You’ve earned your nursing degree and passed the National Council Licensure Examination to become a full-fledged RN, landing your dream job in a hospital or another practice setting. Congratulations! You can look forward to a rewarding career of providing safe, quality care to a diverse population of patients in an increasingly sophisticated, team-driven healthcare environment. The doors of opportunity have just opened to you. Your nursing license will become your gold card to the world of caring. But have you thought about where your career can go after nursing?

Position vacancies

You may not realize this, but there is a shortage of nurse educators. In 2017, 661 National League for Nursing-member schools reported a total of 839 faculty vacancies. With many current nurse educators within a decade of retirement age, today’s shortage of nurse educators is projected to grow, opening up more positions for those qualified to teach. The U.S. Bureau of Labor anticipates that by 2026, the field for nurse educators will grow by 24 percent, with an annual average of 71,260 job openings between 2016 and 2026.

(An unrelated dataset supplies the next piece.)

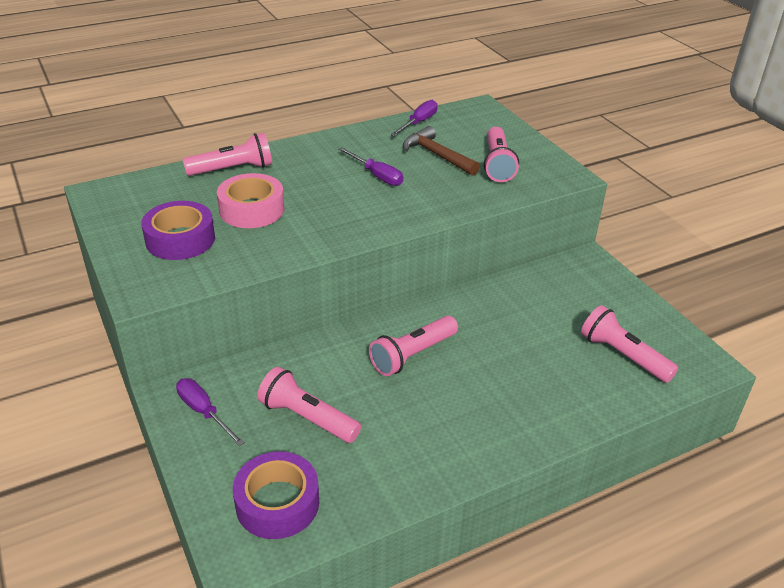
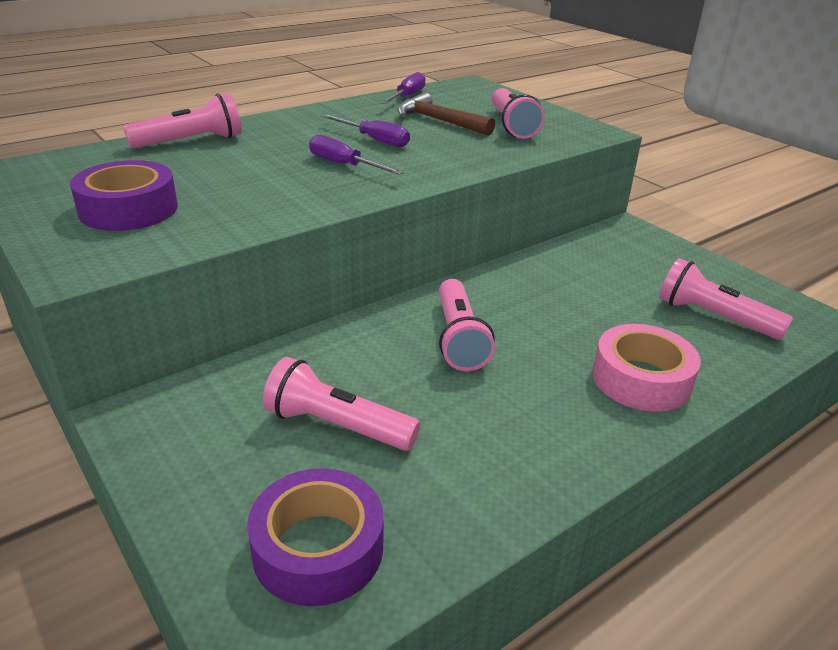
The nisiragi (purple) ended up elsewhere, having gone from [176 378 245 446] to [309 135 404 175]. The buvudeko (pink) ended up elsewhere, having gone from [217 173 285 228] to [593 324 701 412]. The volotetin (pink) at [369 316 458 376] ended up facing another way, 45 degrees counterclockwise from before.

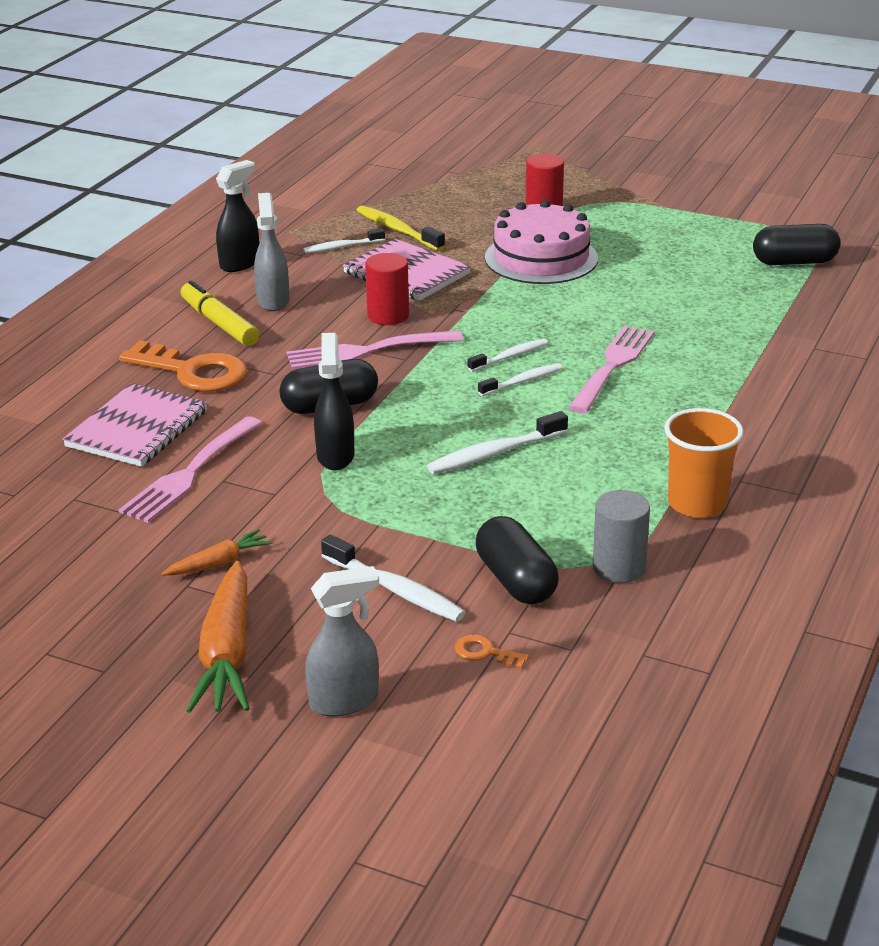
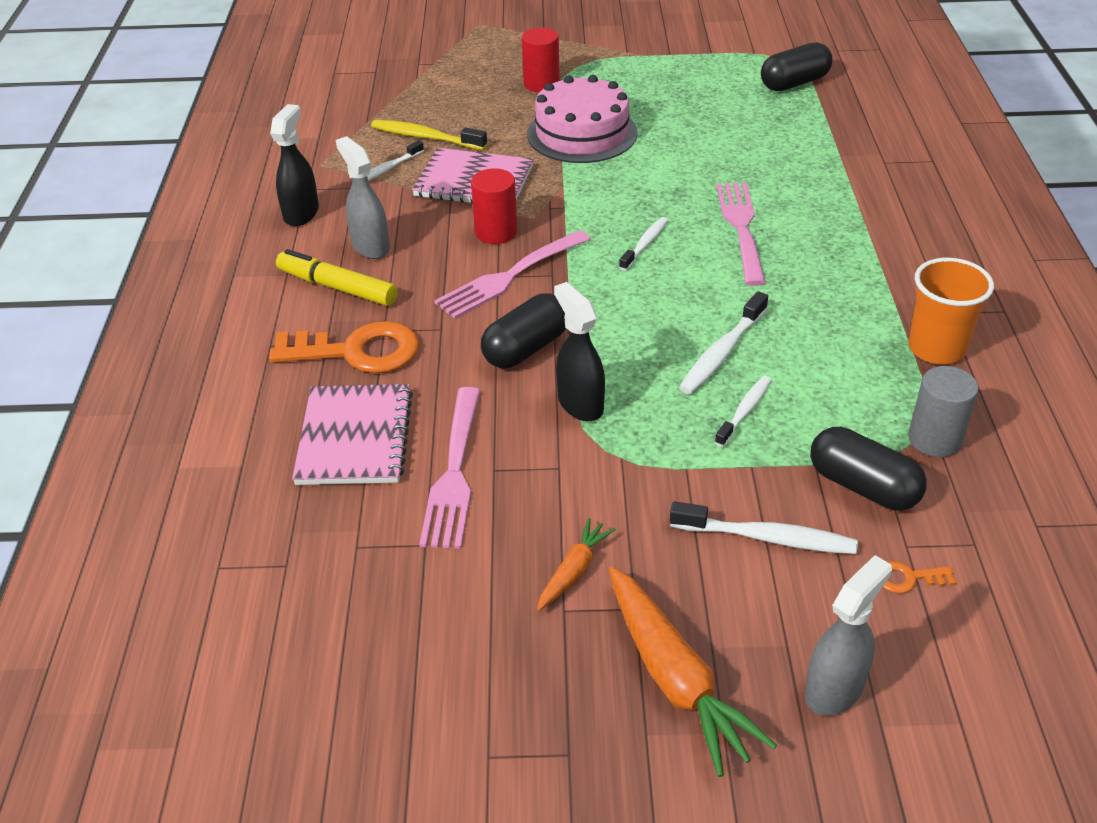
The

That’s why we urge you to take the next step of your career. As a nurse educator, you will instruct and inspire the next generation of nurses, effectively having a positive impact on hundreds of individuals, families and communities. To prepare for this specialized practice, you must acquire a master’s level education that includes discipline-specific studies in teaching and learning strategies. Additionally, once you become qualified to teach in any academic nursing program at college or university level, you can choose to continue your education even further by pursuing a practice or research doctorate. This added step will make you eligible for a higher salary and other benefits.

Advancing nurses forward

As the oldest professional association for nursing in the country, the National League for Nursing (NLN) is committed to creating and implementing professional development for nurse educators. The NLN also engages in robust advocacy for federal, state and regional public policies, that advance nursing education opportunities in nursing education. Passage of measures, such as the federal Title VIII Workforce Reauthorization Act, provide tuition assistance through grants and scholarships for nursing education, making it easier for registered nurses to continue or return to school.

Although we write from experience as nurse educators, please don’t take our word for it. Just ask your own trusted professors. Let them convince you to explore the wealth of opportunity that awaits you in nursing education.